Malam pun menjelma, usai mempersiapkan makan malam Aina duduk di teras sambil memandang rintik gerimis yang terus saja berjatuhan.
Lelah. Itu Aina rasakan saat ini, tubuhnya butuh istirahat tapi suami dan ibu mertuanya tak membiarkan ia beristirahat sama sekali.
Aina memandang kedua putranya yang sedang terlelap dalam rengkuhannya, sejenak ia berpikir bagaimana jika berpisah dengan Azam apa mungkin ia sanggup mengurus Saka dan Suga sedangkan ia harus mencari nafkah seorang diri.
"Cepat besar anak Mama," lirih Aina lalu tanpa terasa air mata menetes begitu saja.
Kecewa, marah dan sedih. Itu yang dirasakan oleh Aina saat ini, wanita yang kesehariannya hidup tanpa kasih sayang dan cinta itu sedang kecewa dengan keadaan. Aina masih berharap ada keajaiban dan cinta untuknya kelak.
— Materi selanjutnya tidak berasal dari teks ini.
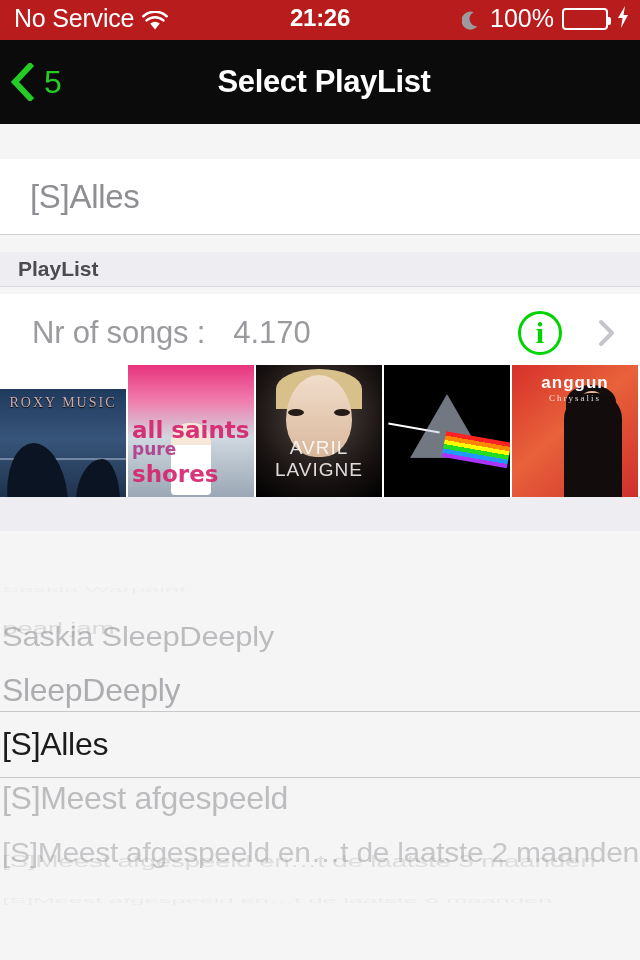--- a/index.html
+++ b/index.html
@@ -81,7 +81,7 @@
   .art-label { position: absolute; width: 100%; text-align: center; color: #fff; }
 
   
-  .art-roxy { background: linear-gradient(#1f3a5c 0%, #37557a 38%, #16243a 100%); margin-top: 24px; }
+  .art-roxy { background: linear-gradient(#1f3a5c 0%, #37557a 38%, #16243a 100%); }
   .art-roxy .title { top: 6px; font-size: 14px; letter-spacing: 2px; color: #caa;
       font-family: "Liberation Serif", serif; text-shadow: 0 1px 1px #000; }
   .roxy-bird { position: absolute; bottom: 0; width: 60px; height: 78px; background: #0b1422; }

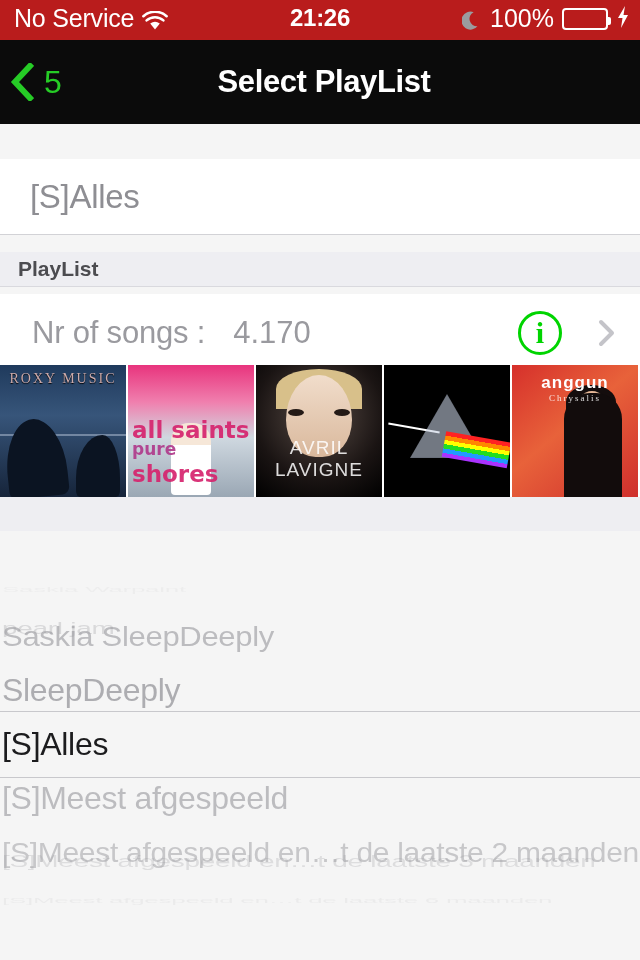--- a/index.html
+++ b/index.html
@@ -94,7 +94,7 @@
   .saints-txt { position: absolute; left: 4px; right: 4px; color: #d6246e;
       font-weight: bold; font-family: "DejaVu Sans", sans-serif; opacity: .92; }
   .saints-1 { top: 52px; font-size: 23px; }
-  .saints-2 { top: 74px; font-size: 17px; color: #b03b8c; }
+  .saints-2 { top: 74px; font-size: 23px; color: #b03b8c; margin-left: 44px; }
   .saints-3 { top: 96px; font-size: 23px; color: #d6246e; }
   .saints-fig { position: absolute; left: 50%; transform: translateX(-50%); bottom: 2px; width: 40px; height: 72px;
       background: linear-gradient(#f6e7d8 0%, #f6e7d8 30%, #fff 31%, #fff 100%); border-radius: 18px 18px 4px 4px; }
Aina mencium pucuk kepala dua putra kembarnya sambil membisikkan, "kelak jangan mewarisi sifat nenek dan ayahmu."
Tepukan keras mendarat di bahu kiri Aina membuat ia terkejut, saat ini Aina merasa dirinya seperti seorang pembantu dan pemuas nafsu saja untuk suaminya.
"Ayo! Aku sudah seminggu tidak merasakannya," ajak Azam.
Tidak ada kata manja seperti saat awal Azam mengejar cintanya. Penyesalan hanya tinggal penyesalan, Aina yang terpaksa menerima Azam dengan menyanggupi mahar yang Aina buat untuk sebuah penolakan tapi nyatanya kini menjadi senjata bagi dirinya sendiri.
"Bang. Aku capek mengurus Saka dan Suga sendiri. Kepalaku juga rasanya sakit," lirih Aina lalu ia bangkit dari duduknya.
Aina mudah saja bangkit karena kedua putranya berada dalam gendongan kain.
"Kenapa harus menolak ajakan suami? Kau tahu itu dosa, Aina?" Azam dengan mudah berbicara tentang dosa, apa ia pikir selama ini yang ia lakukan bukanlah dosa.
Dengan berat langkah Aina mengikuti Azam menuju kamarnya, menidurkan buah hati di ranjang khusus bayi kemudian Aina beranjak ke kamar mandi untuk sekedar membersihkan tubuhnya namun Azam terlebih dahulu menyambar lengan Aina.